Consigne:
Extrayez l'extrait ci-dessous sur les feux de forêt en Russie dans son intégralité, sans en changer un seul mot.

Extrait fourni:

»»

Selon Greenpeace Russie, la superficie totale couverte par les feux de forêt s’élève déjà à plus de 8 millions d’hectares sur les six premiers mois de l’année 2020. L’ONGécologiste craint une situation à venir similaire à celle de 2019 et appelle le gouvernement à réagir. L’an dernier, plus de 15 millions d’hectares avaient brûlé en Russie, un record depuis que les statistiques de l’Agence fédérale des forêts existent.
« Les autorités n’ont tiré aucune leçon de 2019. Cette catastrophe dans les forêts de Sibérie et d’Extrême-Orient a une grande probabilité de se reproduire », alerte Greenpeace mettant en cause, notamment, la législation forestière russe qui permet aux autorités régionales de définir des zones dites de « contrôle » où elles peuvent décider de ne pas agir si le feu ne constitue pas une menace pour les habitants et si les coûts estimés des opérations de lutte contre les incendies dépassent ceux des dommages. L’ONG demande l’implication des autorités fédérales dans la détermination de ces zones de contrôles et une multiplication par trois des moyens fédéraux dédiés à la lutte contre les incendies.
« Les températures anormalement élevées à la surface peuvent avoir rendu le sol et la végétation plus secs et plus exposés au feu »
S’il est encore trop tôt pour prédire l’ampleur des incendies que connaîtra l’année 2020, le service européen de surveillance de l’atmosphère Copernicus constate que « les feux de forêt à travers la Sibérie orientale ont augmenté en nombre et en intensité depuis mi-juin d’une manière très similaire à la même période de l’année dernière ».
La vague de chaleur survenue en Arctique au mois de juin, avec des températures de l’ordre de 12 °C à 14 °C supérieurs aux normales saisonnières — dont un record à 38 °C observé le 20 juin dans la ville arctique de Verkhoïansk — sont parmi les facteurs favorisant la propagation des incendies.

««

Lignes fournies:
»»

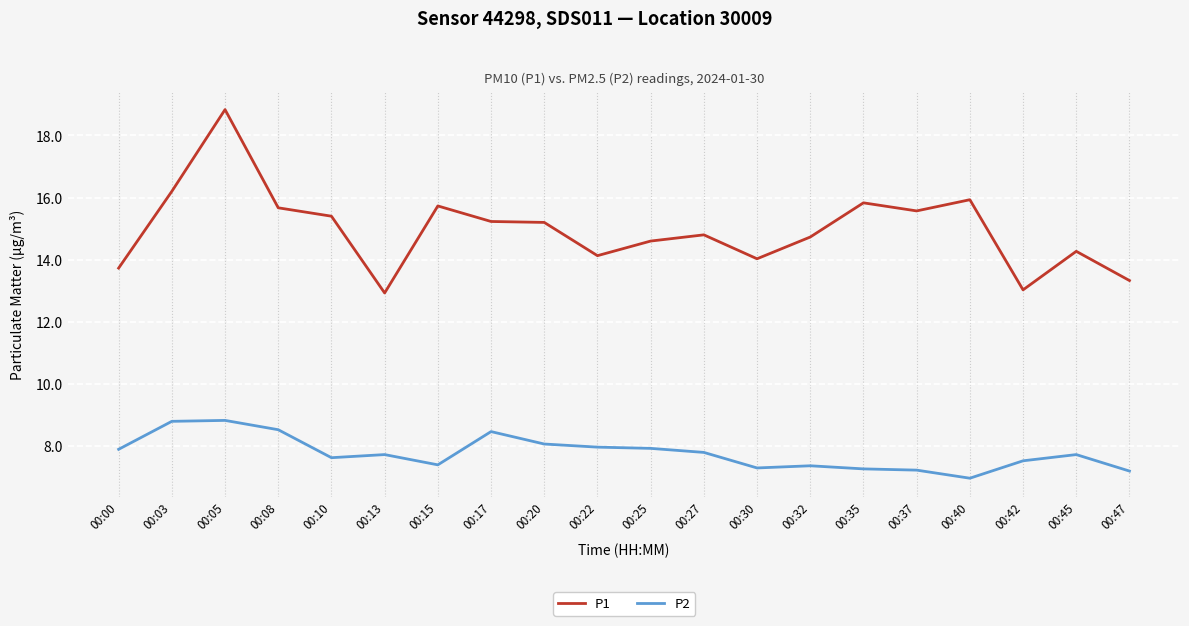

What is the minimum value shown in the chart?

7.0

««
»»

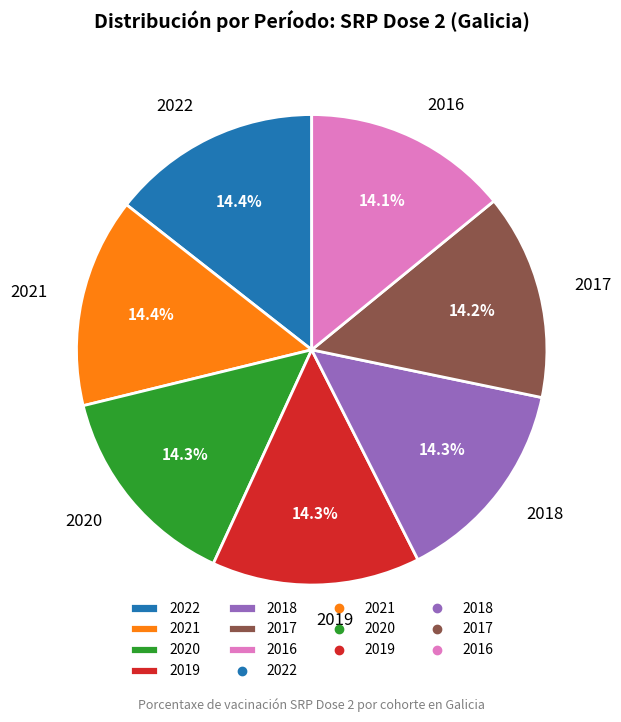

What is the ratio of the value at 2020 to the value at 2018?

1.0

««

Réponse attendue:
Selon Greenpeace Russie, la superficie totale couverte par les feux de forêt s’élève déjà à plus de 8 millions d’hectares sur les six premiers mois de l’année 2020. L’ONGécologiste craint une situation à venir similaire à celle de 2019 et appelle le gouvernement à réagir. L’an dernier, plus de 15 millions d’hectares avaient brûlé en Russie, un record depuis que les statistiques de l’Agence fédérale des forêts existent.
« Les autorités n’ont tiré aucune leçon de 2019. Cette catastrophe dans les forêts de Sibérie et d’Extrême-Orient a une grande probabilité de se reproduire », alerte Greenpeace mettant en cause, notamment, la législation forestière russe qui permet aux autorités régionales de définir des zones dites de « contrôle » où elles peuvent décider de ne pas agir si le feu ne constitue pas une menace pour les habitants et si les coûts estimés des opérations de lutte contre les incendies dépassent ceux des dommages. L’ONG demande l’implication des autorités fédérales dans la détermination de ces zones de contrôles et une multiplication par trois des moyens fédéraux dédiés à la lutte contre les incendies.
« Les températures anormalement élevées à la surface peuvent avoir rendu le sol et la végétation plus secs et plus exposés au feu »
S’il est encore trop tôt pour prédire l’ampleur des incendies que connaîtra l’année 2020, le service européen de surveillance de l’atmosphère Copernicus constate que « les feux de forêt à travers la Sibérie orientale ont augmenté en nombre et en intensité depuis mi-juin d’une manière très similaire à la même période de l’année dernière ».
La vague de chaleur survenue en Arctique au mois de juin, avec des températures de l’ordre de 12 °C à 14 °C supérieurs aux normales saisonnières — dont un record à 38 °C observé le 20 juin dans la ville arctique de Verkhoïansk — sont parmi les facteurs favorisant la propagation des incendies.